**Exercise aim:** From the entries below, gather every line containing the string "pool".

..........

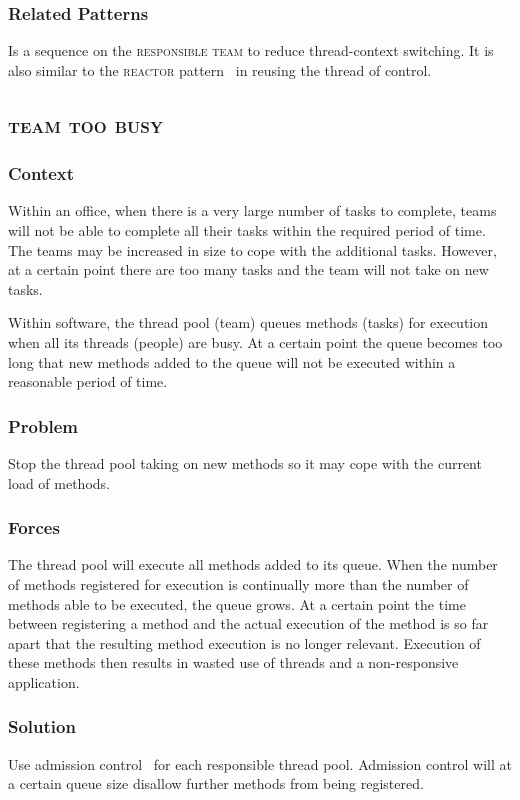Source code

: \documentclass[prodmode]{style/acmlarge}
\begin{document}
\subsubsection*{Related Patterns} Is a sequence on the \textsc{responsible team}
to reduce thread-context switching.  It is also similar to the \textsc{reactor}
pattern~\cite{reactor} in reusing the thread of control.



\subsection{\textsc{\textbf{team too busy}}}

\subsubsection*{Context} Within an office, when there is a very large number of
tasks to complete, teams will not be able to complete all their tasks within the
required period of time.  The teams may be increased in size to cope with the
additional tasks.  However, at a certain point there are too many tasks and the
team will not take on new tasks.

Within software, the thread pool (team) queues methods (tasks) for execution
when all its threads (people) are busy.  At a certain point the queue becomes
too long that new methods added to the queue will not be executed within a
reasonable period of time.

\subsubsection*{\textbf{Problem}} Stop the thread pool taking on new methods so it may
cope with the current load of methods.

\subsubsection*{Forces} The thread pool will execute all methods added to its
queue.  When the number of methods registered for execution is continually more
than the number of methods able to be executed, the queue grows.  At a certain
point the time between registering a method and the actual execution of the
method is so far apart that the resulting method execution is no longer
relevant.  Execution of these methods then results in wasted use of threads and
a non-responsive application.

\subsubsection*{\textbf{Solution}} Use admission control~\cite{seda} for each responsible
thread pool.  Admission control will at a certain queue size disallow further
methods from being registered.
\end{document}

..........

**Exercise answer:**
Within software, the thread pool (team) queues methods (tasks) for execution
\subsubsection*{\textbf{Problem}} Stop the thread pool taking on new methods so it may
\subsubsection*{Forces} The thread pool will execute all methods added to its
thread pool.  Admission control will at a certain queue size disallow further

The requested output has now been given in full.